扯掉了羊皮的狼,沒了羊皮的包裹,本性一展無疑。
沒了虛情假意的問候,簡單而又直接的,是動起了手來。
石輝能撂倒一個,憑借他身體的優勢,這對他來說毫無難事。但五,六個人的拳頭,腿腳,密布暇接,他被打翻在地,被人拉扯著頭發,而後肚子,腿,身體上的各種地方都狠狠打了一遍。
除了他用手死死護住的頭。
當憤怒得到了平息,狂風驟雨也恢複了平靜。
這裏好似恢複了平靜,卻在安靜之下還有一人那仿佛不見聲的踹息留存。
*
跛腳走在路上很是怪異,路人還會時不時投來的異樣眼神,但這些石輝卻都沒有關注。
走在路上,他整個人的魂仿佛都丟了。
他不知道他這是怎麼了,不就是被人打了一頓嗎?都打完了,自己這又是怎麼了。
忽然,石輝用手輕輕摸了摸自己那張唯一沒有受到傷害的臉,上麵...濕漉漉的。
走到這,他終於停了下來。
而這,沒有一個人,空曠的四周,隻有一片隨風搖曳的稻穗。
也隻有他一人。
他哭了,嗚嗚的哭泣,沒有鬼哭狼嚎,也沒有悲傷成河,隻是這樣輕悄悄的,嗚嗚的哭泣著。
“說實話,你居然能走到這來?可真是有緣分啊!”
突然其來的聲響,使得石輝的反應就像一隻驚慌失措的兔子。
立馬停止了哭泣,而後倉促的轉過了頭。
回過頭,他就看見了我。
而我就這樣一動不動的站在了他的身後,至始至終我看見了一路上他所經曆的一切,卻並未選擇幫忙。

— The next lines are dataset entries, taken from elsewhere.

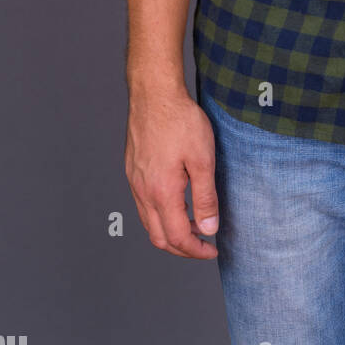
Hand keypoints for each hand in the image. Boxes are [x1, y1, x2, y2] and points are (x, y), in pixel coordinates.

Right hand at [125, 87, 219, 259]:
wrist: (154, 94)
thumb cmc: (180, 121)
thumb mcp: (203, 159)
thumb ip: (205, 197)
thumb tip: (208, 229)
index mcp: (161, 193)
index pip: (177, 238)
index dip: (196, 250)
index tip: (212, 250)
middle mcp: (143, 192)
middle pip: (158, 237)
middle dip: (182, 248)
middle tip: (203, 245)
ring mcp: (134, 181)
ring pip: (148, 222)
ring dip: (170, 232)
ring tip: (193, 226)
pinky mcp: (132, 170)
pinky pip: (143, 205)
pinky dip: (159, 215)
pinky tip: (175, 203)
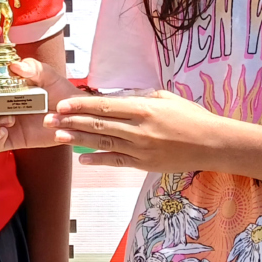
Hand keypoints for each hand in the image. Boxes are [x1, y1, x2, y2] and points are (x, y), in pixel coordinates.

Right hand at [0, 57, 80, 151]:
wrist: (76, 116)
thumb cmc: (61, 93)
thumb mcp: (49, 75)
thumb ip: (34, 67)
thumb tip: (16, 66)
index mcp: (7, 83)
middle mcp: (2, 101)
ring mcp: (4, 121)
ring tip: (7, 118)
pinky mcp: (12, 138)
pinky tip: (5, 131)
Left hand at [45, 89, 232, 170]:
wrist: (212, 144)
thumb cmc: (191, 116)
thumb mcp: (165, 97)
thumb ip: (139, 97)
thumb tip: (115, 97)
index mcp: (143, 109)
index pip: (105, 105)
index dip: (81, 104)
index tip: (62, 103)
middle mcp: (139, 129)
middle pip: (99, 124)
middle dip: (72, 121)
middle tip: (50, 119)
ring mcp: (141, 149)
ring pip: (103, 143)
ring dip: (78, 140)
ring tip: (58, 136)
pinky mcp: (144, 164)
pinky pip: (117, 162)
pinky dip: (98, 160)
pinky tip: (82, 159)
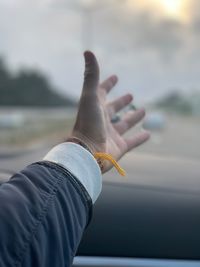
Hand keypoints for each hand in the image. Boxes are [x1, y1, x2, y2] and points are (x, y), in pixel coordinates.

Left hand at [71, 51, 149, 172]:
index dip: (108, 84)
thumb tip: (87, 51)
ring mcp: (111, 134)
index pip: (101, 92)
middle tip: (130, 95)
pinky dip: (140, 138)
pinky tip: (148, 133)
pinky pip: (132, 141)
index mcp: (95, 108)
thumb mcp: (90, 97)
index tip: (115, 77)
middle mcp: (102, 121)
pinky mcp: (119, 147)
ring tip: (143, 110)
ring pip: (124, 124)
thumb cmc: (89, 123)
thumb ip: (91, 76)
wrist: (88, 152)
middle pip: (113, 109)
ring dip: (133, 118)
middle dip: (121, 102)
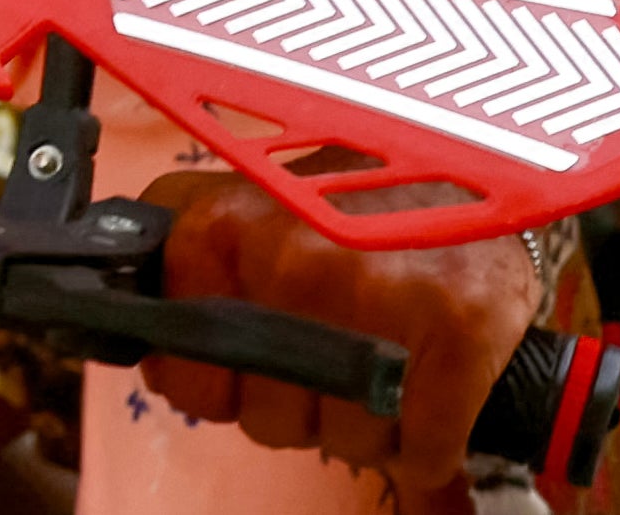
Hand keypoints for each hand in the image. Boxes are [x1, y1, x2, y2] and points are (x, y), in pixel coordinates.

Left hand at [135, 173, 535, 513]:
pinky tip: (429, 388)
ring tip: (387, 353)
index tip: (251, 365)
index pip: (186, 380)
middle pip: (269, 421)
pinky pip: (418, 452)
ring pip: (343, 443)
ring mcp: (379, 293)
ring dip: (366, 422)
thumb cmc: (357, 194)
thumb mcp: (248, 199)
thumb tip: (136, 319)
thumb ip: (186, 252)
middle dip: (301, 404)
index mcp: (226, 226)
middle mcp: (294, 257)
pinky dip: (427, 442)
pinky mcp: (460, 328)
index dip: (221, 387)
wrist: (484, 168)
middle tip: (337, 348)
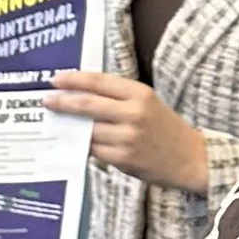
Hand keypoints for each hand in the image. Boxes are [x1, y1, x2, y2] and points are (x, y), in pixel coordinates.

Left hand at [46, 71, 210, 190]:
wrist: (192, 158)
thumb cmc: (165, 128)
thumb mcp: (147, 103)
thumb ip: (118, 99)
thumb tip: (80, 96)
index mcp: (139, 93)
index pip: (99, 82)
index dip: (74, 80)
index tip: (55, 80)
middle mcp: (133, 113)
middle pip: (88, 104)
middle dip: (63, 102)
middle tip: (47, 101)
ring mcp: (128, 137)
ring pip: (88, 131)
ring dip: (70, 128)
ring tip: (58, 124)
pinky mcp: (124, 159)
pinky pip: (95, 151)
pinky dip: (84, 147)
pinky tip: (76, 144)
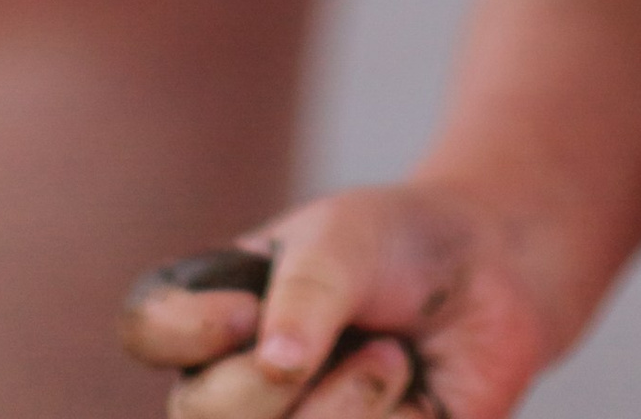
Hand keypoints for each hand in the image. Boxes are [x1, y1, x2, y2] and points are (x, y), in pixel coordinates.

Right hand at [119, 187, 556, 418]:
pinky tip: (411, 401)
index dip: (187, 329)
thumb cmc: (400, 245)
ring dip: (349, 407)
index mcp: (213, 319)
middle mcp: (232, 390)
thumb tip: (274, 366)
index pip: (149, 329)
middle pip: (202, 415)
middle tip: (363, 338)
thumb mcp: (348, 240)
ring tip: (391, 363)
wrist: (491, 279)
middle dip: (278, 385)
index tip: (247, 307)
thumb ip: (309, 293)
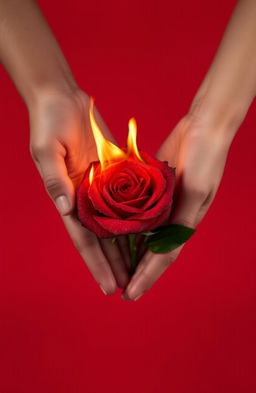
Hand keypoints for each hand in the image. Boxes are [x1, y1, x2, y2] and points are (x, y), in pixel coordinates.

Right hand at [29, 89, 129, 293]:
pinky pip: (127, 200)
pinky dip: (135, 218)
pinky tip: (147, 232)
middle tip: (129, 288)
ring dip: (126, 247)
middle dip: (114, 264)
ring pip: (117, 224)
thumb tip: (65, 209)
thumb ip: (55, 179)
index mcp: (67, 196)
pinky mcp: (113, 173)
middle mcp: (85, 197)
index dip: (96, 264)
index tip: (109, 287)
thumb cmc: (49, 121)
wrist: (62, 98)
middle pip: (103, 239)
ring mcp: (100, 187)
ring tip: (138, 269)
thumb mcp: (46, 149)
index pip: (84, 239)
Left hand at [122, 115, 230, 300]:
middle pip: (153, 250)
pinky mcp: (156, 188)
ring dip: (132, 253)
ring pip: (144, 234)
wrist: (204, 127)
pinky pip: (139, 212)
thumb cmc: (205, 158)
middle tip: (120, 288)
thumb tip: (164, 246)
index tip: (131, 294)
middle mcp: (174, 217)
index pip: (163, 257)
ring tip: (117, 268)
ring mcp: (165, 204)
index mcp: (186, 222)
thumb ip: (180, 218)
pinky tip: (115, 232)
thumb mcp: (195, 190)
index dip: (147, 277)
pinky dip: (128, 225)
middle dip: (138, 271)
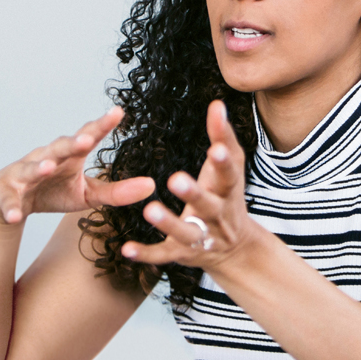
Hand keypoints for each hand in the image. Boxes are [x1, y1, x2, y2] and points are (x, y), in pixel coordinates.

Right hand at [0, 106, 155, 224]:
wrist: (7, 205)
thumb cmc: (52, 192)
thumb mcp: (86, 194)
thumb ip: (116, 192)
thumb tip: (151, 186)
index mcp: (69, 156)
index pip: (88, 137)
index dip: (102, 125)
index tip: (118, 112)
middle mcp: (46, 157)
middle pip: (60, 147)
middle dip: (72, 142)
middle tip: (87, 138)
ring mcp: (23, 175)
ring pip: (31, 167)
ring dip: (39, 167)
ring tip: (48, 167)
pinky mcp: (4, 194)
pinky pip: (8, 202)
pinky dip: (11, 208)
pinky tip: (15, 216)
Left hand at [120, 100, 259, 269]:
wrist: (235, 247)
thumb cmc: (226, 195)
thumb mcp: (230, 168)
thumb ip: (223, 136)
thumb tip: (216, 103)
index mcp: (229, 190)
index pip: (229, 174)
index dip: (223, 162)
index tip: (215, 148)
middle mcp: (217, 216)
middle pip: (207, 206)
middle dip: (193, 194)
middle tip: (175, 179)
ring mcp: (200, 237)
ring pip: (185, 233)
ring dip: (168, 223)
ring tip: (149, 209)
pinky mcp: (182, 254)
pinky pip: (163, 255)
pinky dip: (145, 254)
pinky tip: (125, 248)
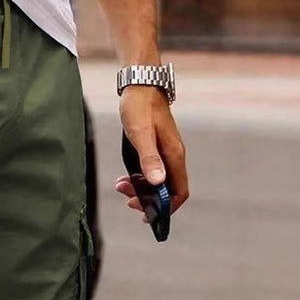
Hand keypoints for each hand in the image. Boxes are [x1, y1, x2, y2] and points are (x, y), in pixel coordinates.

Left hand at [115, 85, 189, 217]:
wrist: (139, 85)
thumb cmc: (139, 107)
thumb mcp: (140, 134)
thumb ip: (149, 158)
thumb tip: (157, 183)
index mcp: (174, 155)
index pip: (179, 192)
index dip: (166, 207)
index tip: (147, 214)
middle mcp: (172, 157)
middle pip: (166, 190)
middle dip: (147, 200)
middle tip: (126, 198)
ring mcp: (164, 153)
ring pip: (157, 182)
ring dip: (140, 190)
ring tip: (120, 186)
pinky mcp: (154, 149)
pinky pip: (150, 173)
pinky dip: (138, 180)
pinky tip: (124, 178)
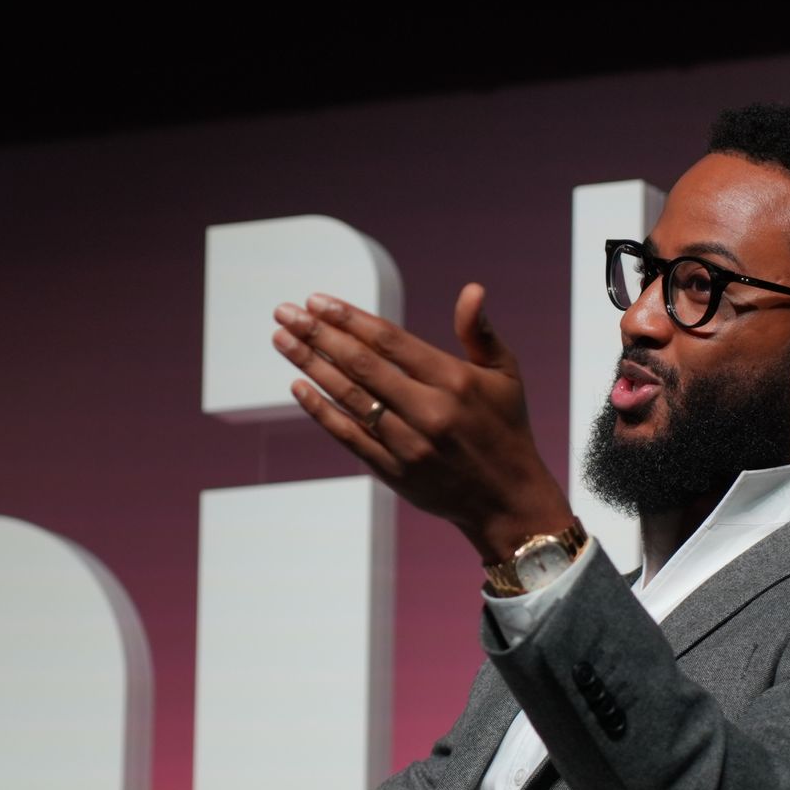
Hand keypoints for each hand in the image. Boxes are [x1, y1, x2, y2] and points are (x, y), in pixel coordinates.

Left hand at [271, 284, 575, 562]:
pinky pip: (348, 435)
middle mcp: (429, 411)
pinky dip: (320, 410)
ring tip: (282, 340)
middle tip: (286, 313)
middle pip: (361, 365)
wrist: (507, 499)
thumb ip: (480, 332)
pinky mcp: (393, 471)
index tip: (317, 301)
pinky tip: (298, 386)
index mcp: (454, 380)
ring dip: (311, 365)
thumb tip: (471, 290)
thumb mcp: (505, 375)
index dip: (349, 318)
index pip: (389, 341)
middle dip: (318, 335)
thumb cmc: (505, 428)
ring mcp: (408, 444)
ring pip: (350, 397)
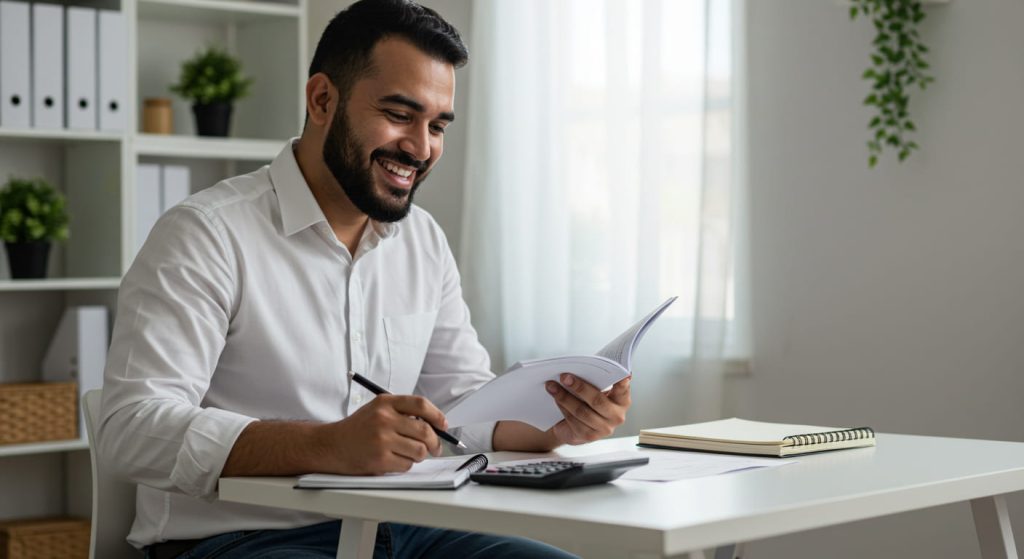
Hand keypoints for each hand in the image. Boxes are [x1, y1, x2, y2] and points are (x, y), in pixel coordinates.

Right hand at [314, 394, 444, 474]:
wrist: (331, 445)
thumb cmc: (358, 429)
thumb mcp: (378, 410)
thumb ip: (403, 412)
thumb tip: (435, 425)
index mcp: (385, 403)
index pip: (421, 405)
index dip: (437, 416)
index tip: (443, 425)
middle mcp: (384, 419)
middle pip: (425, 430)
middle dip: (435, 442)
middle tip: (435, 448)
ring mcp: (382, 440)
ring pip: (419, 450)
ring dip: (420, 455)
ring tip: (410, 454)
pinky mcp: (380, 459)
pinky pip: (407, 465)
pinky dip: (406, 464)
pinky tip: (395, 460)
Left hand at [545, 373, 630, 444]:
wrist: (576, 425)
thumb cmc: (588, 401)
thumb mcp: (596, 390)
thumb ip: (596, 380)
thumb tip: (580, 368)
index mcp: (622, 401)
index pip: (623, 390)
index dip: (622, 383)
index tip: (621, 374)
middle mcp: (617, 416)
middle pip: (597, 401)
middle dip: (579, 387)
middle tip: (564, 377)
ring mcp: (604, 428)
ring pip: (582, 411)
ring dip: (564, 397)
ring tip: (552, 386)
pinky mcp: (589, 436)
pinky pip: (573, 420)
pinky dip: (563, 407)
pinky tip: (555, 399)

石輝見了我,隻有剛開始眼中閃過的一絲慌亂,而後便鎮定了下來,此時他張著沙啞的聲音向我問道:“你是誰”。
我並未回答他這個問題,而是直直走到他身邊,期間我能看得出他身體是有些警惕著我的,但我並未在意。
而是走到他身邊,抬頭看向了天。
忽的問道:“你知道嗎?這裏夜晚的星空很美,美的令人窒息。而這裏,曾改變了我的一生,讓我的一生踏上了另一條奇異的路程。”
可能是我說的內容太過奇怪,不著邊際,又或是石輝本身正在思考我這句話的內容,他並沒有接上我的話。
但隨之,我接著說道:“為他人而活,你不覺得累嗎?”
這次,石輝說了,反駁了。
“我沒有!我沒有為誰在活,我自己的事我自己就能解決,用不著你...”
“所以呢?那個人也是如此認為嗎!”
我的一句話,便徹底讓這裏恢複了平靜。